◆ Goal
In the forum thread below, how many more pounds does loquaciousintrovert say are still left to lose?

# Embarrassed about my body.



## loquaciousintrovert (May 23, 2011)

I have lost 13 lbs so far, but I have 53 more pounds to lose.

I feel very embarrassed about my body, especially my stomach. It's horribly flabby and out of shape. I wonder if my lower belly will ever look okay, right now it looks terrible. I feel so alone sometimes, thinking nobody else has such an ugly stomach.

I just feel bad about my body.


----------



## Colton (Jun 27, 2011)

Aww I'm sure it's not so bad. As long as the rest of your body looks ok and it looks like you're trying then don't worry. You're doing all you can do. Keep at it!


----------



## Sunshine009 (Sep 21, 2008)

You aint that heavy. You just have a little more to love.


----------



## ryobi (Jan 13, 2009)

me too. hopefully by spring I will be in shape...


----------



## proximo20 (Nov 25, 2006)

loquaciousintrovert said:


> I wonder if my lower belly will ever look okay


If you are 27 years old, then yes it will.

◆ Records provided

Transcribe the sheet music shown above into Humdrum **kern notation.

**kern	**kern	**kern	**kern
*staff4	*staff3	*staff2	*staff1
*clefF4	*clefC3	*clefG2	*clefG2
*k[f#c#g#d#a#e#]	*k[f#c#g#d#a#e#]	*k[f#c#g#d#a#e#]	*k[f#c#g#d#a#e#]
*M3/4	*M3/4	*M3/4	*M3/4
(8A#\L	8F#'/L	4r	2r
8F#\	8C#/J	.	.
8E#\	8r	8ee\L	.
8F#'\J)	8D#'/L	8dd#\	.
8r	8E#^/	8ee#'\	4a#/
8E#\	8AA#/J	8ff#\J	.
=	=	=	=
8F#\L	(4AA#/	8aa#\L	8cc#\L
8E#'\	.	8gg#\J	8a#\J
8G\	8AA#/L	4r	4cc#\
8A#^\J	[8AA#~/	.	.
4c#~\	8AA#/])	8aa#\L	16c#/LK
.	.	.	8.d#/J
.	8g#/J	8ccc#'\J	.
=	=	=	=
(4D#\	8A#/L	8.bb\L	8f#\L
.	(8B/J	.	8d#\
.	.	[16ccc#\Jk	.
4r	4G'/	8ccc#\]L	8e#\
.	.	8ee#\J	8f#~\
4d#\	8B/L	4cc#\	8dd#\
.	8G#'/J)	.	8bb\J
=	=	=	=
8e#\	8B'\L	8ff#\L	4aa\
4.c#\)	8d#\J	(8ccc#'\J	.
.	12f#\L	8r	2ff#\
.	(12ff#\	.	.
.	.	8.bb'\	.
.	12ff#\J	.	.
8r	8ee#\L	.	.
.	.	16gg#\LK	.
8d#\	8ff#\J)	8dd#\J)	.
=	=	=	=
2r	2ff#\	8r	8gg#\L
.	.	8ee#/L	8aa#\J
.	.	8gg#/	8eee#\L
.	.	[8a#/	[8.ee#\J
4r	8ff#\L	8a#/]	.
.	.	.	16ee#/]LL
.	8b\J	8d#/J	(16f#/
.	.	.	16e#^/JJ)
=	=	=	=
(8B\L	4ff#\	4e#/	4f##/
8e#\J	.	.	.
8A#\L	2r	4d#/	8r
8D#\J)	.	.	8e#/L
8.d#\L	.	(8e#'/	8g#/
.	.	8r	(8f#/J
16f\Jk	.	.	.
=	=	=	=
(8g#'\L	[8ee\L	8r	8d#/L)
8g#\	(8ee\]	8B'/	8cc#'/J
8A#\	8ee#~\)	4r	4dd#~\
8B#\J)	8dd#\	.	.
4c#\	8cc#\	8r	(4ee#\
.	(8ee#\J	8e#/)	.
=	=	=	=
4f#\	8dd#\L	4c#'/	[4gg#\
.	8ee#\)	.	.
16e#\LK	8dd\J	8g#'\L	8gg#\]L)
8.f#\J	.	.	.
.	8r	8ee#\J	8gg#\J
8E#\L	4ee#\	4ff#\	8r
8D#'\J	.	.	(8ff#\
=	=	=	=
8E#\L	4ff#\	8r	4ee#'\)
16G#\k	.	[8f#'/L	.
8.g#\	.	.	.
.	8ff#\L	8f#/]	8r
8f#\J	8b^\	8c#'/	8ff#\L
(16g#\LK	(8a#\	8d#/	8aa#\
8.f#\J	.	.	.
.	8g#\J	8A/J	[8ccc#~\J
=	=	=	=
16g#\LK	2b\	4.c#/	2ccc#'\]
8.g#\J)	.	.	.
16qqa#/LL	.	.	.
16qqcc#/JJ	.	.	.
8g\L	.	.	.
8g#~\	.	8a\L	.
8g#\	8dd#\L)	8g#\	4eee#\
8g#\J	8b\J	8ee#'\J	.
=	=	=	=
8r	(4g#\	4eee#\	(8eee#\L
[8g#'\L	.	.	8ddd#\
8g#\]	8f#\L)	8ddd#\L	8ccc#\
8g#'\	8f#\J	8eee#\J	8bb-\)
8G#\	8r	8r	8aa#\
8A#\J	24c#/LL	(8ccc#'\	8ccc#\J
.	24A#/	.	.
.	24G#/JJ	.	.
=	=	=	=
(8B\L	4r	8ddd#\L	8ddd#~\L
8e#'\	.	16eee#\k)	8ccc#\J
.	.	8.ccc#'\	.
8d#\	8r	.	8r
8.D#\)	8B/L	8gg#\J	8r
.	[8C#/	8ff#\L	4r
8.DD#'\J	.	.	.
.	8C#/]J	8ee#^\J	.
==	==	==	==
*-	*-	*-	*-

◆ Solution to the exercise
53 pounds.